- **TASK STATEMENT**:
From the items below, select each line that contains the string "pour". Treat uppercase and lowercase letters as different.

- **RECORDS FOR THIS EXERCISE**:
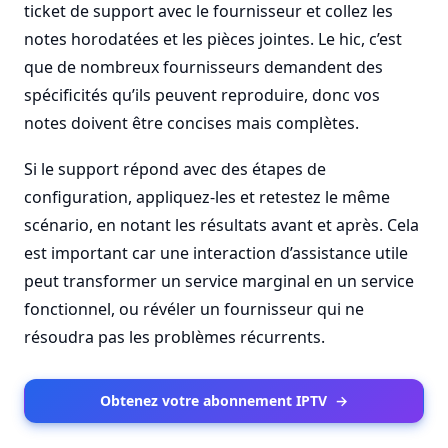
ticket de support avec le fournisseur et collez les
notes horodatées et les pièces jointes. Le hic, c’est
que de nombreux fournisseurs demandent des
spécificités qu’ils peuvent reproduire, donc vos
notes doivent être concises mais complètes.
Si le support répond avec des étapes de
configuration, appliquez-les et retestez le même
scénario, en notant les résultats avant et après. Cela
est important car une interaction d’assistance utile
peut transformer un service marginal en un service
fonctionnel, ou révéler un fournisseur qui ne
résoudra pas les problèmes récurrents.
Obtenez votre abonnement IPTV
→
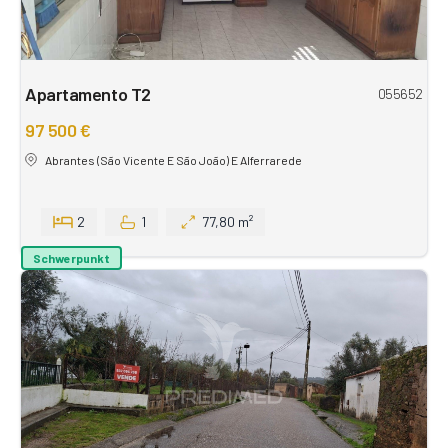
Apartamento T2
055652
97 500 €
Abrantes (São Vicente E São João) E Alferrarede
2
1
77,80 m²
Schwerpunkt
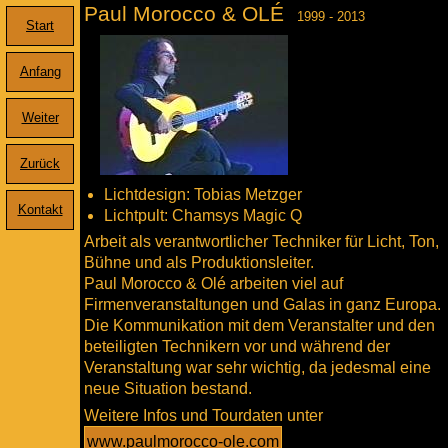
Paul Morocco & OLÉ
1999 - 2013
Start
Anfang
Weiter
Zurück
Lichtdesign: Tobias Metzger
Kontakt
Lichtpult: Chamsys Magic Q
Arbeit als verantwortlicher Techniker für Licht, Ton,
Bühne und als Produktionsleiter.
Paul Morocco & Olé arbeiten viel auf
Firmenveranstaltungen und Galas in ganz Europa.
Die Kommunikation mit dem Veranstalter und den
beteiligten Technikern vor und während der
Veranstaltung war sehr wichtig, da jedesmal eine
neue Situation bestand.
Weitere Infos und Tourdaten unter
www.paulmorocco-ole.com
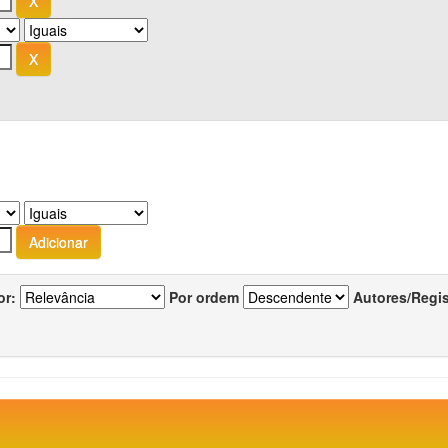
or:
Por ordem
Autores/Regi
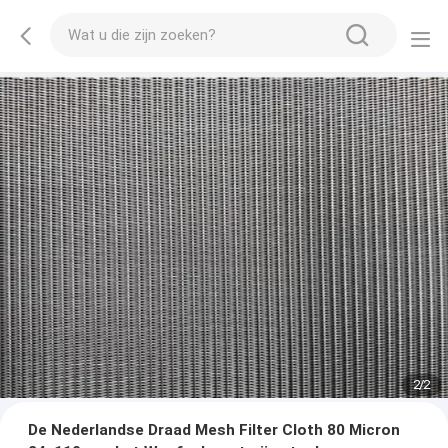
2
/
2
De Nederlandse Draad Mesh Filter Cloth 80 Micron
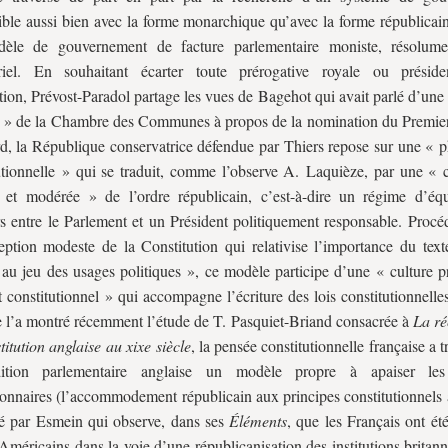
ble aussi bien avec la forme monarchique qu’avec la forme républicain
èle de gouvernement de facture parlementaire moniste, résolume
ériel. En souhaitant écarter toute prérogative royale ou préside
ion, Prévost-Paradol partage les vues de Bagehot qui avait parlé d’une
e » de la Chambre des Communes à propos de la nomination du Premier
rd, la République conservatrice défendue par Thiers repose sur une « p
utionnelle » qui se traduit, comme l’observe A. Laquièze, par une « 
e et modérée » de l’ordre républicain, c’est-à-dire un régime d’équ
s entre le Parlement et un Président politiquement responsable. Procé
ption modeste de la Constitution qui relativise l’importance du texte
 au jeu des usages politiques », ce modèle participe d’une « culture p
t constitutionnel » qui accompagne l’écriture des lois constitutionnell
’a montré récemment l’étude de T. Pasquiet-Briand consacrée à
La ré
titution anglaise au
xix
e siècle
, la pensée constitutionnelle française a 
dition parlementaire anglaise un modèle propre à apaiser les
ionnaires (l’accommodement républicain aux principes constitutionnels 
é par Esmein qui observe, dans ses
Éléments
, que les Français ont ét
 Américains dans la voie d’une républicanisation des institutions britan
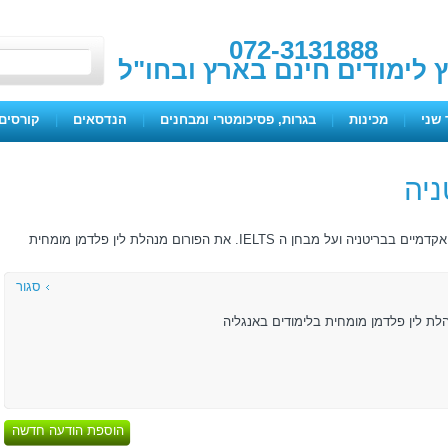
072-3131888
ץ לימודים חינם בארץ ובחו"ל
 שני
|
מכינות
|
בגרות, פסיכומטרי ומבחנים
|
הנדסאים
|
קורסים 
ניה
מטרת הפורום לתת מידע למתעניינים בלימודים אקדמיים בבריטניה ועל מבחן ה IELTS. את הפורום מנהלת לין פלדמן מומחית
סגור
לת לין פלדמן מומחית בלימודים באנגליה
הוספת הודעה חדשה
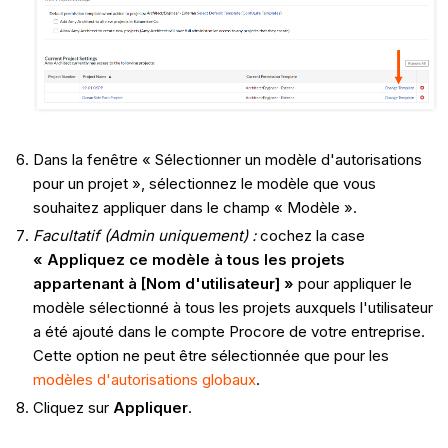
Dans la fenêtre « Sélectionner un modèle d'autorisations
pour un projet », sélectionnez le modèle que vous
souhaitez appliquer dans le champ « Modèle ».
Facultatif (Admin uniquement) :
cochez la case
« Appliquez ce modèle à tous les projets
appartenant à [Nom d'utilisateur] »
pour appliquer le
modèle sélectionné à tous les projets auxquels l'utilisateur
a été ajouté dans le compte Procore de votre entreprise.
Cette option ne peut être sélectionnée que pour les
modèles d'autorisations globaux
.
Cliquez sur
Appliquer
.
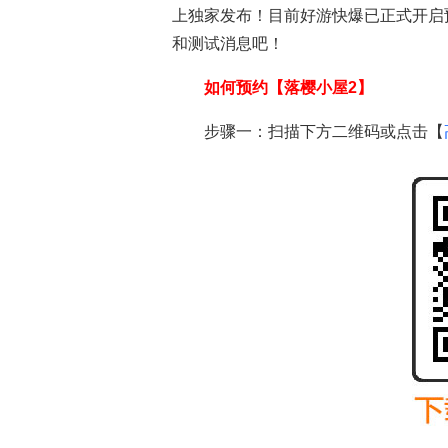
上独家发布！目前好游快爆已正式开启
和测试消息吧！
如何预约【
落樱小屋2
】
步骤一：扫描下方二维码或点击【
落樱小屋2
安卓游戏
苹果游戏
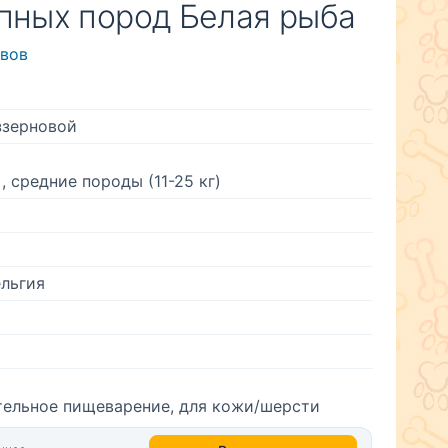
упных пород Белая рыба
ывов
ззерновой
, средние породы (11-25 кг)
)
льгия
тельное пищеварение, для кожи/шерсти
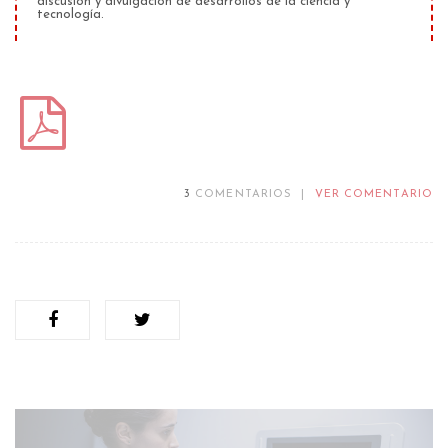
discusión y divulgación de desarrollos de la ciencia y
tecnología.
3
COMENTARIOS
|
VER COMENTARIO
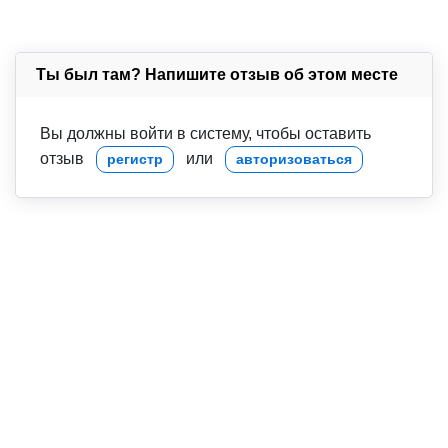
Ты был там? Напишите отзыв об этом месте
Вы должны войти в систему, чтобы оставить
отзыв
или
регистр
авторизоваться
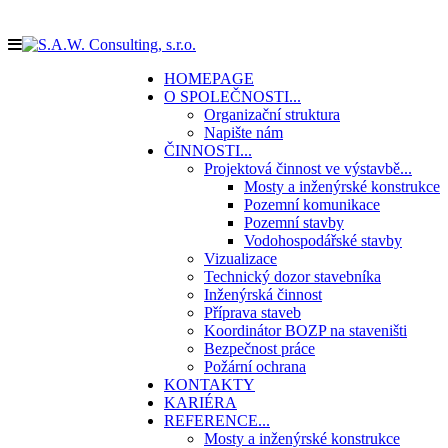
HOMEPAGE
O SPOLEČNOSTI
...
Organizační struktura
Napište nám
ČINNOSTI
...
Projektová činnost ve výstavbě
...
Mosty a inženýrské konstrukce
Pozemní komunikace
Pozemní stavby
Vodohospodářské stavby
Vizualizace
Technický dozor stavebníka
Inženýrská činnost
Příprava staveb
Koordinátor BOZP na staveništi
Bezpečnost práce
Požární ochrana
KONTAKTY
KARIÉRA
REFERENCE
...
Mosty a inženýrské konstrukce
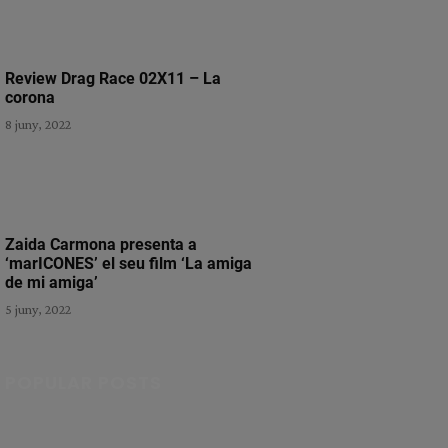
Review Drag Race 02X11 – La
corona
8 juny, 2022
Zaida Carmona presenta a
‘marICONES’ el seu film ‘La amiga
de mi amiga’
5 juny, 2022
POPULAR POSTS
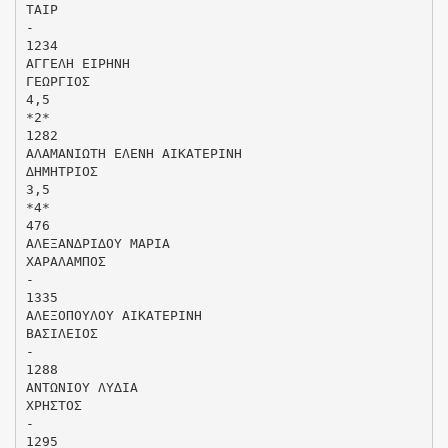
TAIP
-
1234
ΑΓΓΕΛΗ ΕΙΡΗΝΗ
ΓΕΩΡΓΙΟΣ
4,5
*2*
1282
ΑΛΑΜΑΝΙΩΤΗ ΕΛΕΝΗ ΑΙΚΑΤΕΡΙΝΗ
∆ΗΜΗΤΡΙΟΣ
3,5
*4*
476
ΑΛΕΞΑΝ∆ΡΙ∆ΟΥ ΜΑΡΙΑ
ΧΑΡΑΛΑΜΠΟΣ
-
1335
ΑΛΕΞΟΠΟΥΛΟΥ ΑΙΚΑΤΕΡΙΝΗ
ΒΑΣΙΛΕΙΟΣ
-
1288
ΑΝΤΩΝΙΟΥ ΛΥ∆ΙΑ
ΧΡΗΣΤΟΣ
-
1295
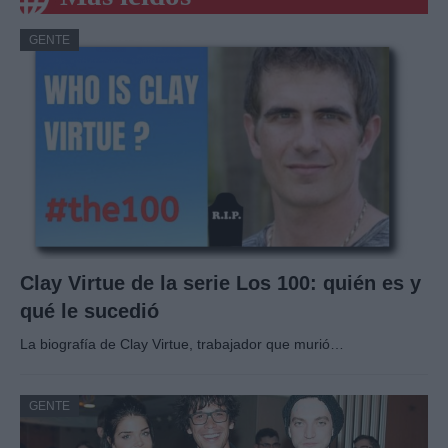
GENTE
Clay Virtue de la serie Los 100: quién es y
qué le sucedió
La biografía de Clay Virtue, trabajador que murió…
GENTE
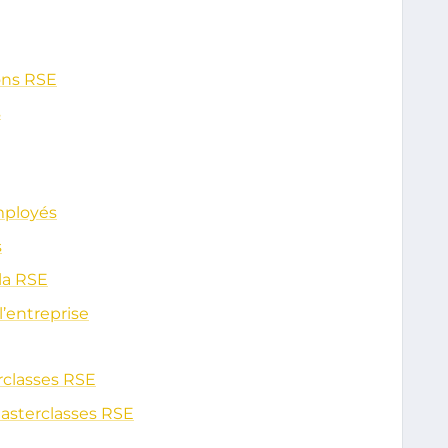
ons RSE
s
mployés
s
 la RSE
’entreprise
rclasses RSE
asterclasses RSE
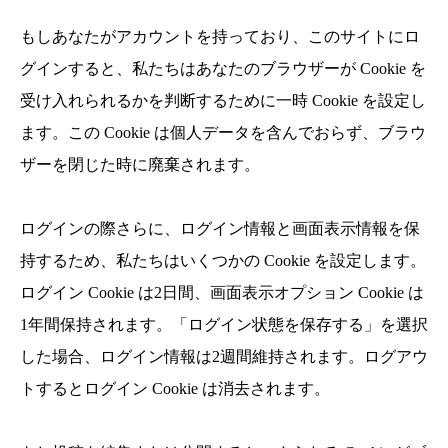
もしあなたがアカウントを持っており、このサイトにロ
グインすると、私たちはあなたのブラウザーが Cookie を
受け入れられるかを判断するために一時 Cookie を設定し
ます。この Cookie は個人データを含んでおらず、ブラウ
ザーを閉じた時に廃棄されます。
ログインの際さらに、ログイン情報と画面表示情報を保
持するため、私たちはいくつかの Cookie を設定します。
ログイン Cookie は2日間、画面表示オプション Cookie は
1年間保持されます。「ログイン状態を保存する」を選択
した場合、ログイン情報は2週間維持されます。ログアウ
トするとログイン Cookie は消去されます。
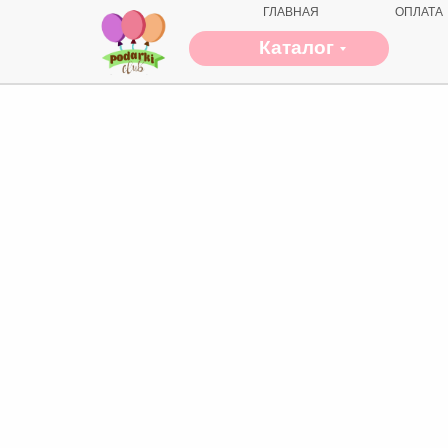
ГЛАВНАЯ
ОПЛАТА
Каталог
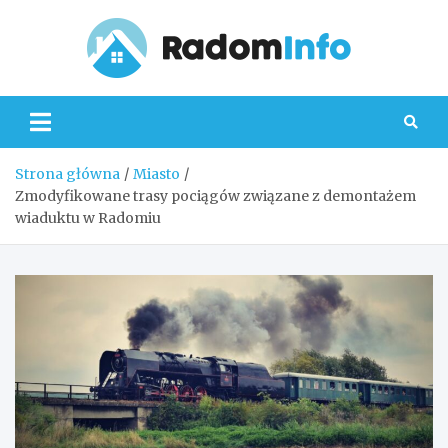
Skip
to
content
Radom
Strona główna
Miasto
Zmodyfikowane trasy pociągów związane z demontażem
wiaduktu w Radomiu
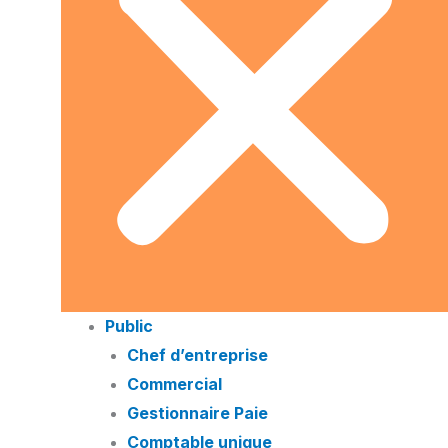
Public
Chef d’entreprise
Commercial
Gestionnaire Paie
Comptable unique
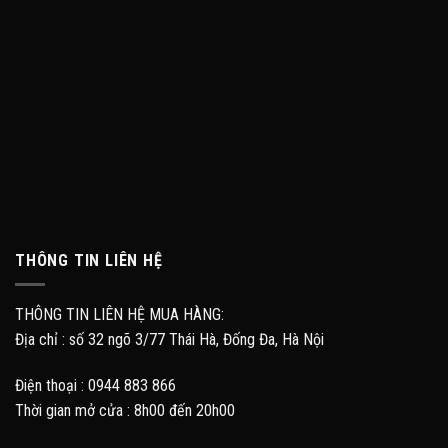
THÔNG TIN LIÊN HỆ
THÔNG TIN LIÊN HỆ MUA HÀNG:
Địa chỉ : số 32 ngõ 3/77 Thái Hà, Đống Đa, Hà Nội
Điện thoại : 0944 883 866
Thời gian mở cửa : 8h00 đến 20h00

- **OUTPUT**:
pour un projet », sélectionnez le modèle que vous
pour appliquer le
Cette option ne peut être sélectionnée que pour les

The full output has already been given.